While auto insurance still drives the bus, insurers used radio to market other forms of coverage in 2020. “As people adjust their lives during the pandemic, other insurance products became more active,” says Travaglini. “For the first time, many consumers are buying and renting RVs, with demand so high that Forbes reported Winnebago has a two-year waiting list. Boat usage increased this summer as well.”
Booming home sales were another factor. Taking advantage of lower mortgage interest rates, existing home sales shot up 26.6% in 2020, according to the National Association of Realtors, causing a surge in new home insurance. The year also brought a record-breaking number of natural disasters, including hurricanes, wildfires and torrential rain, which Travaglini says “triggered insurance providers to quickly get on the airwaves to connect with their policyholders.”
The return of live sports was also a contributor. USAA recently booked new incremental budgets for NFL and college football radio play by play.

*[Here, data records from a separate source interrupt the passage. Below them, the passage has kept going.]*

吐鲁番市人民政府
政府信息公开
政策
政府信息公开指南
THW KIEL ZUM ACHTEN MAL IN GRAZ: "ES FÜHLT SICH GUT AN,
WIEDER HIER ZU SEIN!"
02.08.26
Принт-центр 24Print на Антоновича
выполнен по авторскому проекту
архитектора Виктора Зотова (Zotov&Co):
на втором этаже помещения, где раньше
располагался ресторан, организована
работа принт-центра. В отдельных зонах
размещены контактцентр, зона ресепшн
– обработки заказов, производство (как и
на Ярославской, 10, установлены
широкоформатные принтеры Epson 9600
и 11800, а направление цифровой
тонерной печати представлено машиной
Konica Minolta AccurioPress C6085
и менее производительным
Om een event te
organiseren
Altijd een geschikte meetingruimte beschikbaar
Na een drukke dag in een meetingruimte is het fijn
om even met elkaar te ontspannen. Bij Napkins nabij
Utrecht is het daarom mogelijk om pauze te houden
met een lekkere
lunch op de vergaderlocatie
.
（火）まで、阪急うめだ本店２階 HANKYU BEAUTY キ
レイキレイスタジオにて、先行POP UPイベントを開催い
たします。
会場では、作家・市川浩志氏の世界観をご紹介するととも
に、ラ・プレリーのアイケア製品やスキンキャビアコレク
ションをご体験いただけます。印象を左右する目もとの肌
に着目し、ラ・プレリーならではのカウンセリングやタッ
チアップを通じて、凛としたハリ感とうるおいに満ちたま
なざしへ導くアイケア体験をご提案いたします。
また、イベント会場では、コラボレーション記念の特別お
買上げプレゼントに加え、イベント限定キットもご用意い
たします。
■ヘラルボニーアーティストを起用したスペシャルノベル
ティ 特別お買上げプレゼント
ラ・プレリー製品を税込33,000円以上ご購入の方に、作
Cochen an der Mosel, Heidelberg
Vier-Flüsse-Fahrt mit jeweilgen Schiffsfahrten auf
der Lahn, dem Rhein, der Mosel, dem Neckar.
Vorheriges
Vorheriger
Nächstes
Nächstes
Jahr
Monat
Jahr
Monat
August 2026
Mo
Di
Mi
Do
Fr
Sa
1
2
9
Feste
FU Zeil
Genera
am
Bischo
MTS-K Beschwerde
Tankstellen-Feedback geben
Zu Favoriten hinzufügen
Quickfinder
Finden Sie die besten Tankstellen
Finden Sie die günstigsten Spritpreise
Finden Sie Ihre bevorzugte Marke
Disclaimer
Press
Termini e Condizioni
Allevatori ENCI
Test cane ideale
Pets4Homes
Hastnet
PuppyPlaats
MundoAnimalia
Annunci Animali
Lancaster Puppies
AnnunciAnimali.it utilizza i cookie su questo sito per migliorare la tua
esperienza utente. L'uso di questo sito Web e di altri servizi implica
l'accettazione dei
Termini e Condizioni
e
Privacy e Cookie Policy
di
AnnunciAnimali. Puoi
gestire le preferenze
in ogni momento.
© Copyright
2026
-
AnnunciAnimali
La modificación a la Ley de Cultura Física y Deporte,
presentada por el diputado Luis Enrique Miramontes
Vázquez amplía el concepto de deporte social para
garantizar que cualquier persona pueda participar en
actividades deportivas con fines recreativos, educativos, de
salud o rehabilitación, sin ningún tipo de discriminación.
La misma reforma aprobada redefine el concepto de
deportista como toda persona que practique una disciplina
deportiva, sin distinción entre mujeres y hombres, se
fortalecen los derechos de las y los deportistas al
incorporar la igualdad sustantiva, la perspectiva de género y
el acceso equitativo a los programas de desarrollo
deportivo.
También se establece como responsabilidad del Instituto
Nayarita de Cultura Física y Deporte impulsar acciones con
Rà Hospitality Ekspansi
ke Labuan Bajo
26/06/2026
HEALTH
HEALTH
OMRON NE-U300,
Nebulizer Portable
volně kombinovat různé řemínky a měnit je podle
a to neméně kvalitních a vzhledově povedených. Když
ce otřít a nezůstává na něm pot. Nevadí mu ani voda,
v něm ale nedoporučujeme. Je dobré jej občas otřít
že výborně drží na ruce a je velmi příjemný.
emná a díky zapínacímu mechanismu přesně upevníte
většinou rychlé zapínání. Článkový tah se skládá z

How Progressive Spells ‘Radio’
Research from Nielsen shows creative is the most impactful element in advertising and the insurance category has some of the most entertaining spots on radio. Employing a mix of unorthodox creative and DJ endorsements, Progressive captured the Radio Marketer of the Year Award at the 2019 Radio Mercury Awards. Accepting the award, CMO Jeff Charney coined an acronym to illustrate the value of the medium. R-A-D-I-O stands for Relevance, Authenticity, Disruption, Insights-based and Out-create, he said.
But radio’s ability to deliver audience tonnage – both young and old – is also a factor. A Nielsen Media Impact study based on real-world campaigns for four major auto insurance brands found the younger the demo, the more incremental reach AM/FM delivered. The study showed 38.2% of adults 18-34 were reached by Progressive’s $42.8 million TV campaign in July 2020. When the $3.8 million radio buy is included, the reach doubled to 77.3%. Similar results were documented for Allstate (+94%), GEICO (+58%) and State Farm (+59%).
In a year when the context of advertising has never been more critical, marketing car insurance on radio became a no-brainer. After all, heavy radio listeners spend more time in their cars than the average. Says Bouvard: “If you want to sell anything to do with a car,AM FM is perfect because you’re actually reaching people on the very thing you want them to be thinking about.”